Google Tackles KRACK With December’s Android Bulletin
Patch update for Android, but good news is that there are no reports of any flaws being exploited in the wild
Google has patched 45 vulnerabilities in its latest security bulletin for Android devices and as usual, Google has delivered two patch levels associated with the latest update, designed to help OEMs select the most appropriate patches for them.
And the good news is that it seems that none of these vulnerabilities are currently being exploited in the wild.
Android Patches
First off is the patch dated 2017-12-01, which contains fixes for 19 vulnerabilities. The second patch, dated 2017-12-05, contains fixes for 28 flaws.
The patches are for Android vulnerabilities that range from high to critical. Of the ten critical patches, five concern the media framework, one is system-level, four are to do with Qualcomm components.
The most severe vulnerability in the 2017-12-01 concerns media framework that could enable a remote attacker using a specially crafted file to execute arbitrary code within the context of a privileged process.

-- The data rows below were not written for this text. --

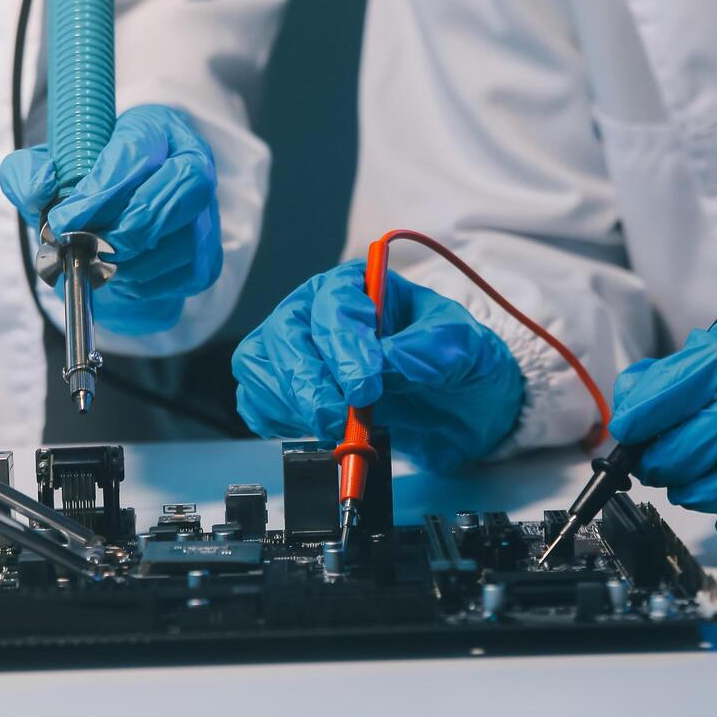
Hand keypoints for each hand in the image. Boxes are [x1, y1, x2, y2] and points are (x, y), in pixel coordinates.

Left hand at [0, 104, 220, 334]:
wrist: (102, 231)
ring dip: (135, 261)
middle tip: (90, 248)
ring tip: (97, 264)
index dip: (102, 190)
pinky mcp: (209, 255)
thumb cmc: (79, 192)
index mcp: (153, 127)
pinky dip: (148, 284)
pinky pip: (188, 274)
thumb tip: (41, 189)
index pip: (137, 151)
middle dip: (133, 224)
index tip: (64, 220)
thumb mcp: (43, 173)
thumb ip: (27, 173)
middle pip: (186, 184)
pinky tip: (121, 276)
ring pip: (187, 237)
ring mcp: (207, 211)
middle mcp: (192, 161)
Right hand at [232, 260, 523, 471]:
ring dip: (293, 403)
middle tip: (341, 417)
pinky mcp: (287, 390)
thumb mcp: (459, 344)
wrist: (456, 406)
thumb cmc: (454, 360)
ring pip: (262, 366)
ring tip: (337, 428)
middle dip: (309, 381)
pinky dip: (280, 420)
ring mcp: (296, 351)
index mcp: (358, 287)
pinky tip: (316, 429)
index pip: (333, 304)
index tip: (365, 386)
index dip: (342, 346)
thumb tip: (384, 363)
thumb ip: (425, 349)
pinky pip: (258, 401)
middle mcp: (317, 312)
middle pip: (285, 334)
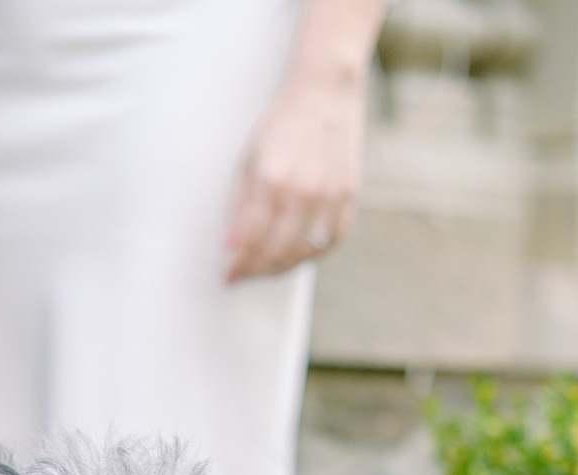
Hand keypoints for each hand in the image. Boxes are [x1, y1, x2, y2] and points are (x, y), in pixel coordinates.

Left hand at [225, 68, 365, 280]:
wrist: (324, 96)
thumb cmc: (280, 128)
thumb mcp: (248, 162)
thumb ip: (240, 207)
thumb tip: (230, 247)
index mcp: (272, 181)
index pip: (252, 240)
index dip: (238, 264)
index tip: (228, 276)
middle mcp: (304, 190)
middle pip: (278, 252)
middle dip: (257, 271)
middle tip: (246, 275)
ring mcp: (331, 193)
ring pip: (306, 251)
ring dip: (284, 267)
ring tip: (268, 269)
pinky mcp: (349, 193)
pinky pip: (334, 239)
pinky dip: (315, 254)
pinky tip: (299, 255)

December’s security updates also address the KRACK vulnerability that could allow attackers to access data from affected devices.
That flaw was discovered by a Belgian academic researcher in October.

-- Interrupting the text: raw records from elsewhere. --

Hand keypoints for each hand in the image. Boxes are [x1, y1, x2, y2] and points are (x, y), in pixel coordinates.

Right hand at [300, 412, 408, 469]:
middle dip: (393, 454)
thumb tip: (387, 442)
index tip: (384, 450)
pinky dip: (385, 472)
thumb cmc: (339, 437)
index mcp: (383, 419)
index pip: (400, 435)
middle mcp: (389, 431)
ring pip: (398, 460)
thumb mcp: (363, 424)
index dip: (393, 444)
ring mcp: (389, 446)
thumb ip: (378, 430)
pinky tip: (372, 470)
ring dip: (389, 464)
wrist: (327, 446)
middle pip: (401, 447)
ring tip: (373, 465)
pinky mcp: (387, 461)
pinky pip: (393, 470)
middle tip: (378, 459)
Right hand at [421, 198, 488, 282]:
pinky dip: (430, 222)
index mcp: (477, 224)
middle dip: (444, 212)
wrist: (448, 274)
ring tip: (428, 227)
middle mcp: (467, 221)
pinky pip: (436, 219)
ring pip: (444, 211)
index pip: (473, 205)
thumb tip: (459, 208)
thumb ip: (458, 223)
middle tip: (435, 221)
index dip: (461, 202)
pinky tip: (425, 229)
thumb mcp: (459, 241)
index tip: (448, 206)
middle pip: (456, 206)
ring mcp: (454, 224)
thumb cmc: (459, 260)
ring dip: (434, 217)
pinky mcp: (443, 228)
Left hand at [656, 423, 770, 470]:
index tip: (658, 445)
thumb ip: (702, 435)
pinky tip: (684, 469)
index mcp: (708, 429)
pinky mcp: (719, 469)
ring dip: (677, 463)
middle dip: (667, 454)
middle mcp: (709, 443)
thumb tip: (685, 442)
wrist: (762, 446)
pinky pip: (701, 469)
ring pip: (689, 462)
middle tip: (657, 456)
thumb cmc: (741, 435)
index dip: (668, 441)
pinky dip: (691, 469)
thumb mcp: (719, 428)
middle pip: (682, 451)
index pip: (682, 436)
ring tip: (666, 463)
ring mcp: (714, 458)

He found the problem was with the protocol that secures most Wi-Fi transmissions that could allow attackers to listen in on users’ communications.
Monthly Updates
Google began rolling out monthly updates to fix Android flaws back in August 2015, as part of its efforts to improve Android’s patchy security reputation.
Meanwhile Google has also this week also begun rolling out Android Oreo 8.1 to the general public.
One of the most notable enhancements to the new OS is the inclusion of a Neural Networks API to bolster machine intelligence on mobile handsets.
Google had released Android 8.0 (Oreo) back in August, and that new mobile OS placed an emphasis on speed, security and multitasking.